## [Exercise details]
Take the entries below and print all of them exactly, please.

______

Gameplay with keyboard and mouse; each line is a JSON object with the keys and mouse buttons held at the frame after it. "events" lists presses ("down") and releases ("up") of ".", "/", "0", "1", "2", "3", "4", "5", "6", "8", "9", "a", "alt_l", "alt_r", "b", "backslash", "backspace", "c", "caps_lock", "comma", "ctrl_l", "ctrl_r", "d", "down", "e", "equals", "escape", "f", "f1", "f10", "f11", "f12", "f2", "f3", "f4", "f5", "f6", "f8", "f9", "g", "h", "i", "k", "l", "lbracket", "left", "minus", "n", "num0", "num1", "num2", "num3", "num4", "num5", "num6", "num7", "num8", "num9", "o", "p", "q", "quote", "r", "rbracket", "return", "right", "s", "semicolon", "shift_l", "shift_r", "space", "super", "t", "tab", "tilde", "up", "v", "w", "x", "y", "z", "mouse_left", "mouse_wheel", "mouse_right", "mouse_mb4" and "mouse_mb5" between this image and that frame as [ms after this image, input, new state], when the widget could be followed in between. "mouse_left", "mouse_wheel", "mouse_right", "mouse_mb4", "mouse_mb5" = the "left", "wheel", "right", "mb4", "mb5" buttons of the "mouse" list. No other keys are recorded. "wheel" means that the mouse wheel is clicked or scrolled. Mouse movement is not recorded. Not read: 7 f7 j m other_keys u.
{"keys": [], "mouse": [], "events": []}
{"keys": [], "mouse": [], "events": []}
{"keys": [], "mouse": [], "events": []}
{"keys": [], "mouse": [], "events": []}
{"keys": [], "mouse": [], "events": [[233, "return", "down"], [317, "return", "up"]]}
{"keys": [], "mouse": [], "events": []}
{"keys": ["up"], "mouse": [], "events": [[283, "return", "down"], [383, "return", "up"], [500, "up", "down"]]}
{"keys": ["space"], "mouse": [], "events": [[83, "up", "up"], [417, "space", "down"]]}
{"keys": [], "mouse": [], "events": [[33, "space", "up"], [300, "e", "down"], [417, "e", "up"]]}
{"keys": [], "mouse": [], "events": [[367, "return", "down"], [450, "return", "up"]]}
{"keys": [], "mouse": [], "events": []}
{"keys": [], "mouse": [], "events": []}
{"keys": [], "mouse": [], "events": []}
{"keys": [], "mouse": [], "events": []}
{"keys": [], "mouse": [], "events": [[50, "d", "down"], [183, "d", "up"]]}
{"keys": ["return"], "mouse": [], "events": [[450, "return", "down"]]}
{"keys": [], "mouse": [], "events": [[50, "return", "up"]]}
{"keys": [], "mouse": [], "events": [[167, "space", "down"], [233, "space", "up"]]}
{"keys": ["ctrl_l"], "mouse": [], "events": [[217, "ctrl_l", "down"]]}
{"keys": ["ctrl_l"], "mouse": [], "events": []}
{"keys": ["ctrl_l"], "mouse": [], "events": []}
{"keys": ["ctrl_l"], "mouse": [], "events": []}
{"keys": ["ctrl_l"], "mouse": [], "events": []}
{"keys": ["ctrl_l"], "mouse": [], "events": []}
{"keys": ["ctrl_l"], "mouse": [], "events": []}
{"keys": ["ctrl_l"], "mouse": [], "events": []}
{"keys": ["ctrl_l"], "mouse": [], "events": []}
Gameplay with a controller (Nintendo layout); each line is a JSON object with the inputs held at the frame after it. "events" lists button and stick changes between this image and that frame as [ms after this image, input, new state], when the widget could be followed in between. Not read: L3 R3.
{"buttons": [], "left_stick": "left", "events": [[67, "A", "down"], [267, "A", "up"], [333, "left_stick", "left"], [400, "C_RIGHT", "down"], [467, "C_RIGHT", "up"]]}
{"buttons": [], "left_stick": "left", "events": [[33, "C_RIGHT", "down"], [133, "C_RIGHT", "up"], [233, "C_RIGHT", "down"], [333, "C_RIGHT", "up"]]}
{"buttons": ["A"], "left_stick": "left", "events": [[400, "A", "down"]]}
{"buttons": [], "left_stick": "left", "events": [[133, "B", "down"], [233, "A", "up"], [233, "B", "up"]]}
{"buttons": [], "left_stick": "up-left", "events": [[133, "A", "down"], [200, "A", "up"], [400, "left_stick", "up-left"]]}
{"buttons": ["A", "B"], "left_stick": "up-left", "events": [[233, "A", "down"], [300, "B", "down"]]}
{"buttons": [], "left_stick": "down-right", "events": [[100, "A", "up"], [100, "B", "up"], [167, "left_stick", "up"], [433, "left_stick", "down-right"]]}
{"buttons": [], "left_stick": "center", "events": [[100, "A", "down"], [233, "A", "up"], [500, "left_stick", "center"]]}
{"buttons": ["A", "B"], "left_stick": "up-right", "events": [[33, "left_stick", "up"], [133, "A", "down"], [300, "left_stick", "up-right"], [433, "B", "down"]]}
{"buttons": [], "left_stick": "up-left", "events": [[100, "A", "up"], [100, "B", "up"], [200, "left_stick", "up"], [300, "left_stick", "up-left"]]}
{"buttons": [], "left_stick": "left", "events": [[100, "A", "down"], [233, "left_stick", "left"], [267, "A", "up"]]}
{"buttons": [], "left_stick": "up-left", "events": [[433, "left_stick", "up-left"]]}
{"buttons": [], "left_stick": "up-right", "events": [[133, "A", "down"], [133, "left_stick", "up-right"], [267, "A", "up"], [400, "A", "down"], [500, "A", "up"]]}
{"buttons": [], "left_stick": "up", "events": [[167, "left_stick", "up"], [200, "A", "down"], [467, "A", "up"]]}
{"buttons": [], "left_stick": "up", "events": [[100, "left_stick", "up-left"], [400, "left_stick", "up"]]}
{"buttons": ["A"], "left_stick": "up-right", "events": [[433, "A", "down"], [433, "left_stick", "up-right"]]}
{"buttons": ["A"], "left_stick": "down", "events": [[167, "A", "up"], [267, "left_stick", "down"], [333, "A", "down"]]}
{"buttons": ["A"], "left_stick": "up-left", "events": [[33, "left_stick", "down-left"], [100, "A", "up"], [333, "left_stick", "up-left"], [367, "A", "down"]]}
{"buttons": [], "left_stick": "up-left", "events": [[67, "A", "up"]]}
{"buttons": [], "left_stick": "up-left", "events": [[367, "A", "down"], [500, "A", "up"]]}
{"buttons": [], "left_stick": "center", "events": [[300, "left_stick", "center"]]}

______

## [Your solution]
Gameplay with keyboard and mouse; each line is a JSON object with the keys and mouse buttons held at the frame after it. "events" lists presses ("down") and releases ("up") of ".", "/", "0", "1", "2", "3", "4", "5", "6", "8", "9", "a", "alt_l", "alt_r", "b", "backslash", "backspace", "c", "caps_lock", "comma", "ctrl_l", "ctrl_r", "d", "down", "e", "equals", "escape", "f", "f1", "f10", "f11", "f12", "f2", "f3", "f4", "f5", "f6", "f8", "f9", "g", "h", "i", "k", "l", "lbracket", "left", "minus", "n", "num0", "num1", "num2", "num3", "num4", "num5", "num6", "num7", "num8", "num9", "o", "p", "q", "quote", "r", "rbracket", "return", "right", "s", "semicolon", "shift_l", "shift_r", "space", "super", "t", "tab", "tilde", "up", "v", "w", "x", "y", "z", "mouse_left", "mouse_wheel", "mouse_right", "mouse_mb4" and "mouse_mb5" between this image and that frame as [ms after this image, input, new state], when the widget could be followed in between. "mouse_left", "mouse_wheel", "mouse_right", "mouse_mb4", "mouse_mb5" = the "left", "wheel", "right", "mb4", "mb5" buttons of the "mouse" list. No other keys are recorded. "wheel" means that the mouse wheel is clicked or scrolled. Mouse movement is not recorded. Not read: 7 f7 j m other_keys u.
{"keys": [], "mouse": [], "events": []}
{"keys": [], "mouse": [], "events": []}
{"keys": [], "mouse": [], "events": []}
{"keys": [], "mouse": [], "events": []}
{"keys": [], "mouse": [], "events": [[233, "return", "down"], [317, "return", "up"]]}
{"keys": [], "mouse": [], "events": []}
{"keys": ["up"], "mouse": [], "events": [[283, "return", "down"], [383, "return", "up"], [500, "up", "down"]]}
{"keys": ["space"], "mouse": [], "events": [[83, "up", "up"], [417, "space", "down"]]}
{"keys": [], "mouse": [], "events": [[33, "space", "up"], [300, "e", "down"], [417, "e", "up"]]}
{"keys": [], "mouse": [], "events": [[367, "return", "down"], [450, "return", "up"]]}
{"keys": [], "mouse": [], "events": []}
{"keys": [], "mouse": [], "events": []}
{"keys": [], "mouse": [], "events": []}
{"keys": [], "mouse": [], "events": []}
{"keys": [], "mouse": [], "events": [[50, "d", "down"], [183, "d", "up"]]}
{"keys": ["return"], "mouse": [], "events": [[450, "return", "down"]]}
{"keys": [], "mouse": [], "events": [[50, "return", "up"]]}
{"keys": [], "mouse": [], "events": [[167, "space", "down"], [233, "space", "up"]]}
{"keys": ["ctrl_l"], "mouse": [], "events": [[217, "ctrl_l", "down"]]}
{"keys": ["ctrl_l"], "mouse": [], "events": []}
{"keys": ["ctrl_l"], "mouse": [], "events": []}
{"keys": ["ctrl_l"], "mouse": [], "events": []}
{"keys": ["ctrl_l"], "mouse": [], "events": []}
{"keys": ["ctrl_l"], "mouse": [], "events": []}
{"keys": ["ctrl_l"], "mouse": [], "events": []}
{"keys": ["ctrl_l"], "mouse": [], "events": []}
{"keys": ["ctrl_l"], "mouse": [], "events": []}
Gameplay with a controller (Nintendo layout); each line is a JSON object with the inputs held at the frame after it. "events" lists button and stick changes between this image and that frame as [ms after this image, input, new state], when the widget could be followed in between. Not read: L3 R3.
{"buttons": [], "left_stick": "left", "events": [[67, "A", "down"], [267, "A", "up"], [333, "left_stick", "left"], [400, "C_RIGHT", "down"], [467, "C_RIGHT", "up"]]}
{"buttons": [], "left_stick": "left", "events": [[33, "C_RIGHT", "down"], [133, "C_RIGHT", "up"], [233, "C_RIGHT", "down"], [333, "C_RIGHT", "up"]]}
{"buttons": ["A"], "left_stick": "left", "events": [[400, "A", "down"]]}
{"buttons": [], "left_stick": "left", "events": [[133, "B", "down"], [233, "A", "up"], [233, "B", "up"]]}
{"buttons": [], "left_stick": "up-left", "events": [[133, "A", "down"], [200, "A", "up"], [400, "left_stick", "up-left"]]}
{"buttons": ["A", "B"], "left_stick": "up-left", "events": [[233, "A", "down"], [300, "B", "down"]]}
{"buttons": [], "left_stick": "down-right", "events": [[100, "A", "up"], [100, "B", "up"], [167, "left_stick", "up"], [433, "left_stick", "down-right"]]}
{"buttons": [], "left_stick": "center", "events": [[100, "A", "down"], [233, "A", "up"], [500, "left_stick", "center"]]}
{"buttons": ["A", "B"], "left_stick": "up-right", "events": [[33, "left_stick", "up"], [133, "A", "down"], [300, "left_stick", "up-right"], [433, "B", "down"]]}
{"buttons": [], "left_stick": "up-left", "events": [[100, "A", "up"], [100, "B", "up"], [200, "left_stick", "up"], [300, "left_stick", "up-left"]]}
{"buttons": [], "left_stick": "left", "events": [[100, "A", "down"], [233, "left_stick", "left"], [267, "A", "up"]]}
{"buttons": [], "left_stick": "up-left", "events": [[433, "left_stick", "up-left"]]}
{"buttons": [], "left_stick": "up-right", "events": [[133, "A", "down"], [133, "left_stick", "up-right"], [267, "A", "up"], [400, "A", "down"], [500, "A", "up"]]}
{"buttons": [], "left_stick": "up", "events": [[167, "left_stick", "up"], [200, "A", "down"], [467, "A", "up"]]}
{"buttons": [], "left_stick": "up", "events": [[100, "left_stick", "up-left"], [400, "left_stick", "up"]]}
{"buttons": ["A"], "left_stick": "up-right", "events": [[433, "A", "down"], [433, "left_stick", "up-right"]]}
{"buttons": ["A"], "left_stick": "down", "events": [[167, "A", "up"], [267, "left_stick", "down"], [333, "A", "down"]]}
{"buttons": ["A"], "left_stick": "up-left", "events": [[33, "left_stick", "down-left"], [100, "A", "up"], [333, "left_stick", "up-left"], [367, "A", "down"]]}
{"buttons": [], "left_stick": "up-left", "events": [[67, "A", "up"]]}
{"buttons": [], "left_stick": "up-left", "events": [[367, "A", "down"], [500, "A", "up"]]}
{"buttons": [], "left_stick": "center", "events": [[300, "left_stick", "center"]]}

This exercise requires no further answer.